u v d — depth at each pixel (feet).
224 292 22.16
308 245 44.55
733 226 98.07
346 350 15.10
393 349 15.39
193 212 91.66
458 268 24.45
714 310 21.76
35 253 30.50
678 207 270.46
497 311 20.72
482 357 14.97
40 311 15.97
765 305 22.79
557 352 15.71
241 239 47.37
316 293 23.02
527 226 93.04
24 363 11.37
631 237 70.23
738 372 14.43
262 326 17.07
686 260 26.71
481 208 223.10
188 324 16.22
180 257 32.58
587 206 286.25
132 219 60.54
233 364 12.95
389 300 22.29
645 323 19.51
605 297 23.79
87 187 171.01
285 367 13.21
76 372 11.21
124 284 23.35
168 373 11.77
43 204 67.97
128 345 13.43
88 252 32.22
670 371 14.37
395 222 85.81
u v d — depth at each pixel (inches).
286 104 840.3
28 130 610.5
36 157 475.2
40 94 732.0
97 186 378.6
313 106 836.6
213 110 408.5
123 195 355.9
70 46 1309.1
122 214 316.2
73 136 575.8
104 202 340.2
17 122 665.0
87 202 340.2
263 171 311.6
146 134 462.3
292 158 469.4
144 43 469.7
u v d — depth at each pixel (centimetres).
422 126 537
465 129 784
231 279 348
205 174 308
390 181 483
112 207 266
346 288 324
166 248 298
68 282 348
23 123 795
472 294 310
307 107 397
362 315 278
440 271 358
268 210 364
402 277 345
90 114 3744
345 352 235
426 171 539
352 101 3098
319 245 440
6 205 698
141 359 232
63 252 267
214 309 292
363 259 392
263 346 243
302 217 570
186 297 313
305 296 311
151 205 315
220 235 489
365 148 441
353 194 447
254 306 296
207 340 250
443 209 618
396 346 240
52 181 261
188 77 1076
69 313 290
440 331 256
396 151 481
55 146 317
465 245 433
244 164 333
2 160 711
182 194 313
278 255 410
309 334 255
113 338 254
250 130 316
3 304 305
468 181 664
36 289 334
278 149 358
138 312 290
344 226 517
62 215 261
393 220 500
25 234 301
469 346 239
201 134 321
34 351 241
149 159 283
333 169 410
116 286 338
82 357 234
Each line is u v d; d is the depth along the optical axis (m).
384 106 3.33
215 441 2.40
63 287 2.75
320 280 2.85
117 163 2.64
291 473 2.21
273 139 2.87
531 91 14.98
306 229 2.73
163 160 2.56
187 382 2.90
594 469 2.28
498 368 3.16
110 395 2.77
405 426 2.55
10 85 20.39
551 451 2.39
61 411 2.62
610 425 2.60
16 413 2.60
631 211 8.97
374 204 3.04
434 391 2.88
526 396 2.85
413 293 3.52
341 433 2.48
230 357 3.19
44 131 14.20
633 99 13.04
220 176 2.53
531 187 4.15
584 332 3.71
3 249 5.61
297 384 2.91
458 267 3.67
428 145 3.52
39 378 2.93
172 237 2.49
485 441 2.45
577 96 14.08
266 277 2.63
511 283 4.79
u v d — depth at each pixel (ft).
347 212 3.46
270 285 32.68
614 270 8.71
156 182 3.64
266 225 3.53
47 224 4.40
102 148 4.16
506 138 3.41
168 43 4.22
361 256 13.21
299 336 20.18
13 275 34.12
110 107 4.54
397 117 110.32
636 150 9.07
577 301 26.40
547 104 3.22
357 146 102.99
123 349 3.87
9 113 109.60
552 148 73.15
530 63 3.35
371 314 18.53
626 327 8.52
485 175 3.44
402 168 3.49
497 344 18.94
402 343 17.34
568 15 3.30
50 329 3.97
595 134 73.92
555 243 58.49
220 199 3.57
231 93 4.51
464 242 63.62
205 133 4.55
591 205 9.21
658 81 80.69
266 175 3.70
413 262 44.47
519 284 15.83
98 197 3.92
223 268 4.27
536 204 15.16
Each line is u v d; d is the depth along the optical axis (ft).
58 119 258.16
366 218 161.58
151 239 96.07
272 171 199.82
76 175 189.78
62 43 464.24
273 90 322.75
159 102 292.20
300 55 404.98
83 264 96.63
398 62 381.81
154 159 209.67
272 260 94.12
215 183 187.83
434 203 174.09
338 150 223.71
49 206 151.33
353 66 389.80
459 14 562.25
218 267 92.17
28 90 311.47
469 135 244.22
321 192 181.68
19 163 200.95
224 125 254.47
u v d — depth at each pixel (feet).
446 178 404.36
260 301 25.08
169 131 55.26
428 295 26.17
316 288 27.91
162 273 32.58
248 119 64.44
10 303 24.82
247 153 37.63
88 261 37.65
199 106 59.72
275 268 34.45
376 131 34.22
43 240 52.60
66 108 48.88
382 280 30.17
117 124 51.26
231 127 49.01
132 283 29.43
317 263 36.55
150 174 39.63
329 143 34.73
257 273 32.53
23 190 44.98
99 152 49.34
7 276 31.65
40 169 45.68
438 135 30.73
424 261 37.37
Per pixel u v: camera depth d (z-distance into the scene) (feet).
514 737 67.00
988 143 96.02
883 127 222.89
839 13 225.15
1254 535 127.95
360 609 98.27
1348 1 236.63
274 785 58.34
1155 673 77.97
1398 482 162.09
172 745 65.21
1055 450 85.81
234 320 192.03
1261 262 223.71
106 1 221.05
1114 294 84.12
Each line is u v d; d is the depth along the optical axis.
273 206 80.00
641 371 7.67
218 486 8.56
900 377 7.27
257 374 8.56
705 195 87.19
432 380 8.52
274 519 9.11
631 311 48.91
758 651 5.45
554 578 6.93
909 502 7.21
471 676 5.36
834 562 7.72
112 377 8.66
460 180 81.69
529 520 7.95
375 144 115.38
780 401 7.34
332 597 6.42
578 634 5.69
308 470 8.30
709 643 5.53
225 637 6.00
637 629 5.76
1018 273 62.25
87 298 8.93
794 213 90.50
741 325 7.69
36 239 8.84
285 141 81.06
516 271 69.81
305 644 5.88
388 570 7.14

═══

YOUR OBJECTIVE: Nothing but the lines from the start of the data above through the line with "465 245 433" should appear in your answer, copied exactly.

YOUR RESPONSE:
u v d — depth at each pixel (feet).
224 292 22.16
308 245 44.55
733 226 98.07
346 350 15.10
393 349 15.39
193 212 91.66
458 268 24.45
714 310 21.76
35 253 30.50
678 207 270.46
497 311 20.72
482 357 14.97
40 311 15.97
765 305 22.79
557 352 15.71
241 239 47.37
316 293 23.02
527 226 93.04
24 363 11.37
631 237 70.23
738 372 14.43
262 326 17.07
686 260 26.71
481 208 223.10
188 324 16.22
180 257 32.58
587 206 286.25
132 219 60.54
233 364 12.95
389 300 22.29
645 323 19.51
605 297 23.79
87 187 171.01
285 367 13.21
76 372 11.21
124 284 23.35
168 373 11.77
43 204 67.97
128 345 13.43
88 252 32.22
670 371 14.37
395 222 85.81
u v d — depth at each pixel (inches).
286 104 840.3
28 130 610.5
36 157 475.2
40 94 732.0
97 186 378.6
313 106 836.6
213 110 408.5
123 195 355.9
70 46 1309.1
122 214 316.2
73 136 575.8
104 202 340.2
17 122 665.0
87 202 340.2
263 171 311.6
146 134 462.3
292 158 469.4
144 43 469.7
u v d — depth at each pixel (centimetres).
422 126 537
465 129 784
231 279 348
205 174 308
390 181 483
112 207 266
346 288 324
166 248 298
68 282 348
23 123 795
472 294 310
307 107 397
362 315 278
440 271 358
268 210 364
402 277 345
90 114 3744
345 352 235
426 171 539
352 101 3098
319 245 440
6 205 698
141 359 232
63 252 267
214 309 292
363 259 392
263 346 243
302 217 570
186 297 313
305 296 311
151 205 315
220 235 489
365 148 441
353 194 447
254 306 296
207 340 250
443 209 618
396 346 240
52 181 261
188 77 1076
69 313 290
440 331 256
396 151 481
55 146 317
465 245 433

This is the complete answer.